Wang Qinghai, President of CISA, revealed at the annual meeting of CISA that one third of the major steelmakers were still in deficit by the end of November. Sales revenue of the major steelmakers in the January-November period fell 5.37% to RMB 324.4bn ($50.9bn) due to the gloomy downstream demand. A severe problem of oversupply also added to the situation as it squeezed the profitability of traders and brought down sales.
Profitability is unlikely to improvement in January, despite the major steelmakers raising prices for both December and January as production cost surged in the same period by a greater amount than that of the steel sold. The cost of pig iron production has been growing rapidly since December as ore prices moved higher on increased demand. The Pig iron cost index was 111.2 in December, up 3.2% from the previous month, but the composite index for steel products only rose 2.28% in December.

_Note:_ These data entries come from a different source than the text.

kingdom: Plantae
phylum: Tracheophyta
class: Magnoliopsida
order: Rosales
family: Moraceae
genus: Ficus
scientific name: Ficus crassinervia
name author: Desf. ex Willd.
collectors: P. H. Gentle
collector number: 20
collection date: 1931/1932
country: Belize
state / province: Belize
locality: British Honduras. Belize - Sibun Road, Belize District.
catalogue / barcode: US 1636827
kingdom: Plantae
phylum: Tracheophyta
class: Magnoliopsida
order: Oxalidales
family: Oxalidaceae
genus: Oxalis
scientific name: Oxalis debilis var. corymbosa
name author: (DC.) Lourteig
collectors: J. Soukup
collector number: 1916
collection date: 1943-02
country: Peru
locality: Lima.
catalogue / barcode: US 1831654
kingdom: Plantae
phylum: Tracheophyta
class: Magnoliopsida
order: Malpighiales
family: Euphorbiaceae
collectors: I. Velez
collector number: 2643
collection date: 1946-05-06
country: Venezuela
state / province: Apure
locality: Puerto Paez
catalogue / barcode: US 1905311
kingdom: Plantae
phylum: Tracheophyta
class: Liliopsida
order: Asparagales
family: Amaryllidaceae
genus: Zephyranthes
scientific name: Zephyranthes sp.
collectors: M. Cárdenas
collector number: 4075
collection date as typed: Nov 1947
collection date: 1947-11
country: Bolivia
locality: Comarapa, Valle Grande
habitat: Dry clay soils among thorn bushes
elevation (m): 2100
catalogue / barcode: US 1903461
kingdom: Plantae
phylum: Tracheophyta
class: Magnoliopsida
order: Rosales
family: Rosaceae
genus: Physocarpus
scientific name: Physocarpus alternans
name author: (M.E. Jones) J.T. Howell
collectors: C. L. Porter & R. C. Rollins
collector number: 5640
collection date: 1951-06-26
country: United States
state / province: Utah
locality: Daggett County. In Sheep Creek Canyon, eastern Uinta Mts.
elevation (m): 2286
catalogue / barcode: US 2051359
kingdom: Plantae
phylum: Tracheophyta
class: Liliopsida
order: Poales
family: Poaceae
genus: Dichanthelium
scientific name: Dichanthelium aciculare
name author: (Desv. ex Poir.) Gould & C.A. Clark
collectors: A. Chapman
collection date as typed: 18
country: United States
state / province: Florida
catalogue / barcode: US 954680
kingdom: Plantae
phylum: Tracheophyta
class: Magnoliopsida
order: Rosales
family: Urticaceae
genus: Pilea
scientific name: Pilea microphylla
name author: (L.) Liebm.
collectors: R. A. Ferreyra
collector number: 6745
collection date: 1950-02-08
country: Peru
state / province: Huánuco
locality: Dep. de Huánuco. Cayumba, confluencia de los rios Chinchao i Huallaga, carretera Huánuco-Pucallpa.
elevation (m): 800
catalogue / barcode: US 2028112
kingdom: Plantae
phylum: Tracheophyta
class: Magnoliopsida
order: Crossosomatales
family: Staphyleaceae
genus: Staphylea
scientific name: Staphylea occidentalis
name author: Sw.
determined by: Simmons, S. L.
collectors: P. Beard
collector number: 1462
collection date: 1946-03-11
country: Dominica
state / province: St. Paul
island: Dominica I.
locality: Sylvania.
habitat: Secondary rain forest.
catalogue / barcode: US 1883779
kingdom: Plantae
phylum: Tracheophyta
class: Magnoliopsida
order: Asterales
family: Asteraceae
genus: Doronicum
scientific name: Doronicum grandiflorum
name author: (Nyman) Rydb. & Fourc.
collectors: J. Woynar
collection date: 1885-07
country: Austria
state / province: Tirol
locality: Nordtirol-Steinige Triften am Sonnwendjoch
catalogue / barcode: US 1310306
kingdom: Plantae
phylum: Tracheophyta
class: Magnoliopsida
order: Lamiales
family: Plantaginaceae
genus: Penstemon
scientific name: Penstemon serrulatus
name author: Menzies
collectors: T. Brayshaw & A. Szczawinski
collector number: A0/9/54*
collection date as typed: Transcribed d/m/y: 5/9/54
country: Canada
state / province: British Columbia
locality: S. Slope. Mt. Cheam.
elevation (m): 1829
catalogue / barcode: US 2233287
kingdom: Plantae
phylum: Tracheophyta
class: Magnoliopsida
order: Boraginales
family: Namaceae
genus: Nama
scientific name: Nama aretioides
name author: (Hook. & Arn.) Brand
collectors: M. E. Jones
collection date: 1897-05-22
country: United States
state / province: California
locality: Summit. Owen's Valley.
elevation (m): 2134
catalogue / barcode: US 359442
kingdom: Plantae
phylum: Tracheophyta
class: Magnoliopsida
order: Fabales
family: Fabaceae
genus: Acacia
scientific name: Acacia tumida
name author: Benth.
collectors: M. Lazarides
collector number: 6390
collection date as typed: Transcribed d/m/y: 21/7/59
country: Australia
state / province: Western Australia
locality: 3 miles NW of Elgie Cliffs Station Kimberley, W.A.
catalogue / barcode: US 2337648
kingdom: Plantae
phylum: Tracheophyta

Adding to the cost increases, the high investment level of the country’s steel sector is also weighing heavily on the profitability of Chinese steelmakers and oversupply is leading to vicious market competition, preventing steel companies from improving their profit margins.
Market trading remained thin after the New Year, which is in contrast to traders’ expectations that market price would jump significantly as major steelmakers had been raising product prices.